» **Work instructions**
In the material below, find each line with the word "California" and list it.

» **Records provided**
—————
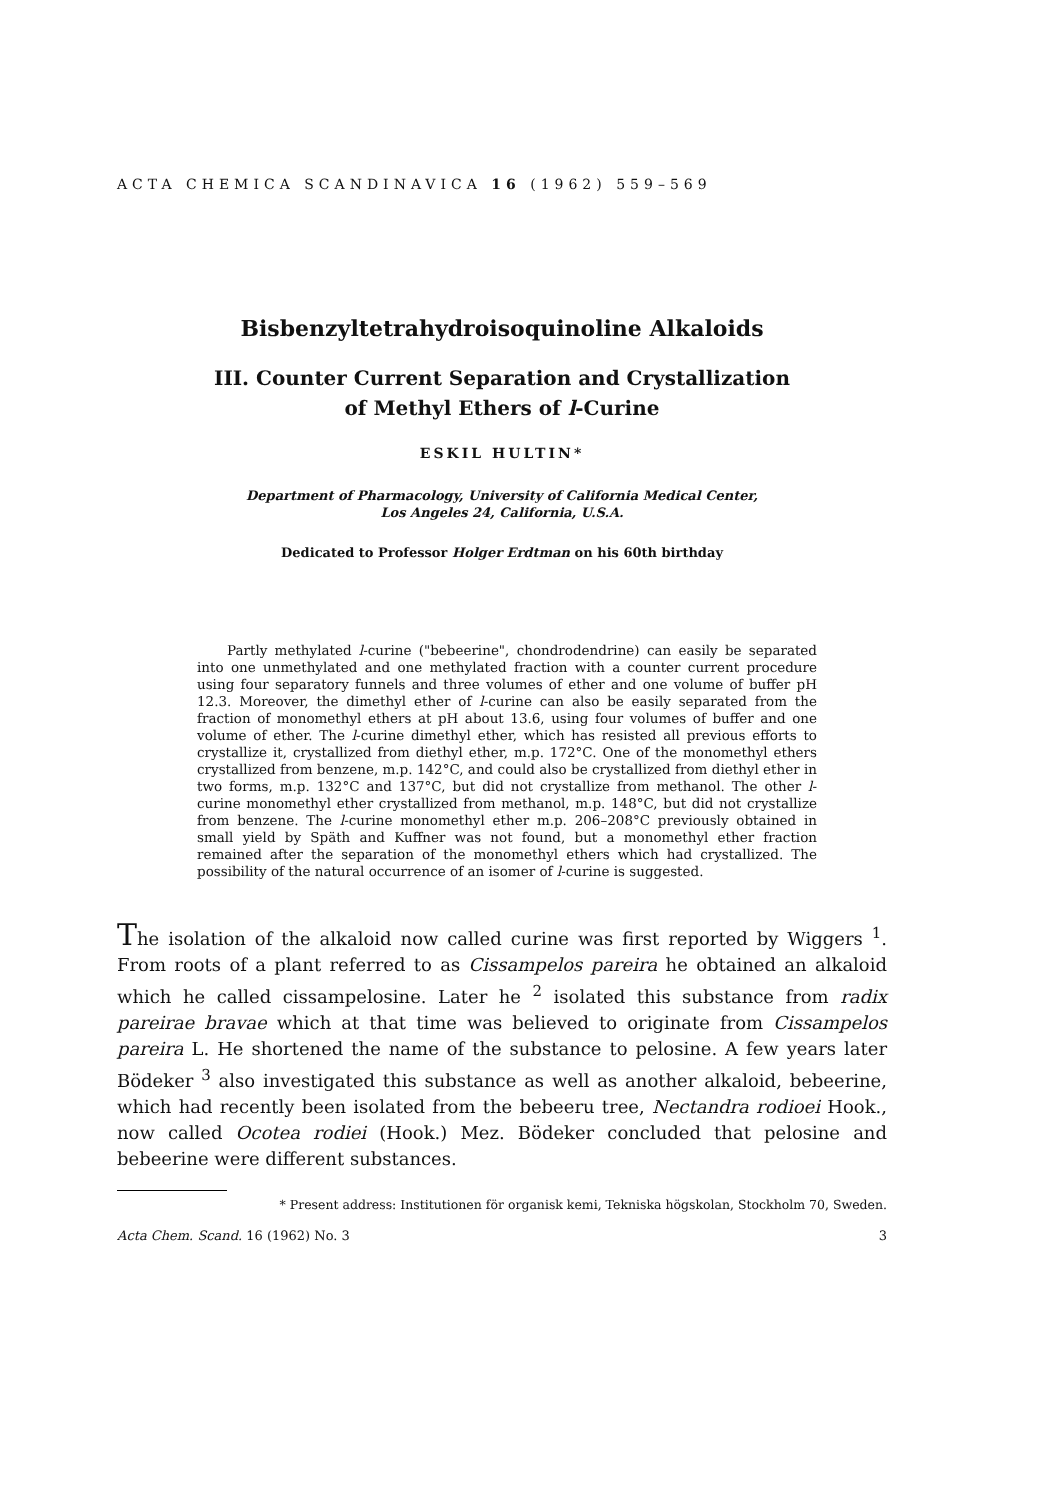ACTA CHEMICA SCANDINAVICA 16 (1962) 559–569
Bisbenzyltetrahydroisoquinoline Alkaloids
III. Counter Current Separation and Crystallization
of Methyl Ethers of l-Curine
ESKIL HULTIN*
Department of Pharmacology, University of California Medical Center,
Los Angeles 24, California, U.S.A.
Dedicated to Professor Holger Erdtman on his 60th birthday
Partly methylated l-curine ("bebeerine", chondrodendrine) can easily be separated into one unmethylated and one methylated fraction with a counter current procedure using four separatory funnels and three volumes of ether and one volume of buffer pH 12.3. Moreover, the dimethyl ether of l-curine can also be easily separated from the fraction of monomethyl ethers at pH about 13.6, using four volumes of buffer and one volume of ether. The l-curine dimethyl ether, which has resisted all previous efforts to crystallize it, crystallized from diethyl ether, m.p. 172°C. One of the monomethyl ethers crystallized from benzene, m.p. 142°C, and could also be crystallized from diethyl ether in two forms, m.p. 132°C and 137°C, but did not crystallize from methanol. The other l-curine monomethyl ether crystallized from methanol, m.p. 148°C, but did not crystallize from benzene. The l-curine monomethyl ether m.p. 206–208°C previously obtained in small yield by Späth and Kuffner was not found, but a monomethyl ether fraction remained after the separation of the monomethyl ethers which had crystallized. The possibility of the natural occurrence of an isomer of l-curine is suggested.
The isolation of the alkaloid now called curine was first reported by Wiggers <sup>1</sup>. From roots of a plant referred to as Cissampelos pareira he obtained an alkaloid which he called cissampelosine. Later he <sup>2</sup> isolated this substance from radix pareirae bravae which at that time was believed to originate from Cissampelos pareira L. He shortened the name of the substance to pelosine. A few years later Bödeker <sup>3</sup> also investigated this substance as well as another alkaloid, bebeerine, which had recently been isolated from the bebeeru tree, Nectandra rodioei Hook., now called Ocotea rodiei (Hook.) Mez. Bödeker concluded that pelosine and bebeerine were different substances.
* Present address: Institutionen för organisk kemi, Tekniska högskolan, Stockholm 70, Sweden.
Acta Chem. Scand. 16 (1962) No. 3 3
—————
» **Output below**
Department of Pharmacology, University of California Medical Center,
Los Angeles 24, California, U.S.A.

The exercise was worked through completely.